Slack is launching a major update to its web and desktop today that doesn’t introduce any new features or a new user interface. Instead, it’s almost a complete rebuild of the underlying technology that makes these two experiences work. Over the course of the last year or so, Slack worked on shifting the web and desktop clients (which essentially use the same codebase) to a modern stack and away from jQuery and other technologies it used when it first introduced these tools in 2012.
Over the course of the last few months, the team actually quietly rolled out a lot of the prep work for this move, though the full extent of the work is only going to become apparent once you update the client to the latest version as its the new Electron app that will bring it all together.
Slack promises that this new version will use up to 50 percent less memory than before and that Slack will load 33 percent faster. Joining an incoming call will also be ten times faster now.
A lot of these changes will be especially apparent to users who are part of multiple workspaces. That’s because, as DeLanghe stressed, the team designed the new architecture with the assumption that many users are now part of multiple workspaces.

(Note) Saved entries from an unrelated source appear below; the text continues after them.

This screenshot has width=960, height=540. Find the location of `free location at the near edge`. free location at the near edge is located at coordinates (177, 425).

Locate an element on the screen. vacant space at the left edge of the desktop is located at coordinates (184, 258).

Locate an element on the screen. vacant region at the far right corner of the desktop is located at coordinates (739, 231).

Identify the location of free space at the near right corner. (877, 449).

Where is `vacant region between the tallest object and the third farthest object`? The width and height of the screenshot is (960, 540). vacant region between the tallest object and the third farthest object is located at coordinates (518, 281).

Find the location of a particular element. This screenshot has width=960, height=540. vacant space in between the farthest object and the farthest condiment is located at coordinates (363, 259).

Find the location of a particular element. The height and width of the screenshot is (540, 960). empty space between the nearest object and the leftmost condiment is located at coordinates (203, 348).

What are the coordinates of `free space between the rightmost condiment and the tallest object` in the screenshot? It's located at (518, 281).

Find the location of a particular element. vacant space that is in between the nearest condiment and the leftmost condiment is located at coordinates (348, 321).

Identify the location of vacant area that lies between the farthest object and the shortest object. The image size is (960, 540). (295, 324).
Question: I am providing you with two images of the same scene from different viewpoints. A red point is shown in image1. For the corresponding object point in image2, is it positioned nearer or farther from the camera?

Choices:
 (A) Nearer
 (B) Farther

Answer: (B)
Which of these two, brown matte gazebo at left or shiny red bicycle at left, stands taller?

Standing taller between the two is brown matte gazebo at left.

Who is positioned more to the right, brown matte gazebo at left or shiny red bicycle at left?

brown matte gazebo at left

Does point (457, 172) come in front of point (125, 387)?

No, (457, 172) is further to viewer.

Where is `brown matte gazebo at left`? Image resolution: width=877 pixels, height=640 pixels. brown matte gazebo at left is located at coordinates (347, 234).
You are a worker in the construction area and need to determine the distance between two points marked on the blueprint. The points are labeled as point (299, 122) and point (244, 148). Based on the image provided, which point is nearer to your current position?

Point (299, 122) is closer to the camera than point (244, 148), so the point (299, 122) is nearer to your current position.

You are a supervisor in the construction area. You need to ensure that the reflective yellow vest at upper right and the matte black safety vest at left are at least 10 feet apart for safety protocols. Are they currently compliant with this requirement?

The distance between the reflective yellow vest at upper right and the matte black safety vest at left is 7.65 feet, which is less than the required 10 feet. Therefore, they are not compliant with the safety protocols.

Those used to take up a lot of memory and CPU cycles when you switched between them, as each workspace used to get its own Electron process in the old app.
In the updated app, Slack went with React to build all of the UI components and instead of waiting for all the data to load before displaying the UI, the new app now lazily loads data as it becomes available.
The result of this is an experience that also now allows you to at least read previously opened channels and conversations when you are offline.
What’s maybe even more important, though, is that Slack now has a modern client to build on, which should speed up feature development going forward. “I’m not going to over-promise,” DeLanghe said. “This removes one of the barriers that any company that’s scaling and building features at the same time has to think about. […] This makes that tradeoff a little bit easier.”
The update will roll out to all users over the course of the next few weeks. That’s because this is a two-part change. You’ll need both the new desktop application and become eligible for the new version. Some of this is out of Slack’s hands, as your IT department may decide how it rolls out updates, for example.